*** Opening of Text section ***

The comics were better than most of D.C.'s "real" output at the time. The show's okay in small doses, but much like Law & Order or any other episodic show, it's pretty much the same each time.


Edo Bosnar said...

I only now played the title sequence link that you posted, and remembered another thing I didn't like about the show (which humanbelly notes as well): the voice-over. It always puzzled me why they didn't use a woman's voice (like Joanna Cameron herself) instead of this guy, who made not even the slightest effort to evoke the sense of mystery surrounding the Egyptian mythology he's talking about; instead, it sounds like he's reading for an infomericial about lawn care products.

pete doree said...

As Steve said, we never got it in the UK, but David's point about 'our' TV shows vs. 'your' TV shows raises an interesting side-point
( we can go off on tangents, right? ): Our shows didn't have moral lessons but they were mind-bendingly insane. As I've said before, if you want an exercise in barking madness, check out the 70's kids show 'Sky' and try to figure out what's going on!

*** Close of Text section ***

Directions —
#1 In the comments, which 1970s children's show does pete doree recommend as an exercise in barking madness?
#2 Repeat word for word everything in the comments from "The comics were" down to "Edo Bosnar said...".
Work from the comments alone.

*** Opening of Dataset records ***

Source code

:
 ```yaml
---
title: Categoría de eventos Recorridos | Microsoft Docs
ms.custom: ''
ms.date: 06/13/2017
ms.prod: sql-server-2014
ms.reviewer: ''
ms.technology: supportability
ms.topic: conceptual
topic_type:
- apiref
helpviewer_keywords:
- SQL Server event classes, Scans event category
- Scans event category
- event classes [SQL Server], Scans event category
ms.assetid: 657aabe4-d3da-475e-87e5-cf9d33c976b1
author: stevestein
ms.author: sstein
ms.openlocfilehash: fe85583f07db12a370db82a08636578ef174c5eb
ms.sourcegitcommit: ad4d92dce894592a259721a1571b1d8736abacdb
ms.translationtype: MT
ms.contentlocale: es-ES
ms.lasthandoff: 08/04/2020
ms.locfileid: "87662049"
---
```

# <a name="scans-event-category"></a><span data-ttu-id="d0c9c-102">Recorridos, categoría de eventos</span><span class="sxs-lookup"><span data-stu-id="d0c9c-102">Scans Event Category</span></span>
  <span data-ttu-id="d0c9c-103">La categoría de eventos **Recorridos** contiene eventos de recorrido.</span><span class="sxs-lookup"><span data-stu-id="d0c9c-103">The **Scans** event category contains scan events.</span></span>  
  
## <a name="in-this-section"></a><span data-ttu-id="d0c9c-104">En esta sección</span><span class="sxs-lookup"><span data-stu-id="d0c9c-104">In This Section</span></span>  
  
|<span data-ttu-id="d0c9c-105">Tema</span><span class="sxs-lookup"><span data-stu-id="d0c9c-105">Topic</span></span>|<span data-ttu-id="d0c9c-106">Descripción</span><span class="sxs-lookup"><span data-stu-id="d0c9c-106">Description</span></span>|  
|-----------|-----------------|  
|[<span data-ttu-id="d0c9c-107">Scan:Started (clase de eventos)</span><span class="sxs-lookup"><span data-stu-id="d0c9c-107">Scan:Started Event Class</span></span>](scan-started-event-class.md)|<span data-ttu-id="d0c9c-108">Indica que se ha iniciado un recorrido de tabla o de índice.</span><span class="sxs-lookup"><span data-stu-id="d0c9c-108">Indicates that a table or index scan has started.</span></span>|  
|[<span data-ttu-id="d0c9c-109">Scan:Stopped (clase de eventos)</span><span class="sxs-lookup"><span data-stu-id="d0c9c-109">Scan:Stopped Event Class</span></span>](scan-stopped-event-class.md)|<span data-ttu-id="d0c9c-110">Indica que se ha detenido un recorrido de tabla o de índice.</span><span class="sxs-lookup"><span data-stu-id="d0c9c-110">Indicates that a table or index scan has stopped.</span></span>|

*** Close of Dataset records ***

Answers by task —
#1 'Sky'

#2
The comics were better than most of D.C.'s "real" output at the time. The show's okay in small doses, but much like Law & Order or any other episodic show, it's pretty much the same each time.


Edo Bosnar said...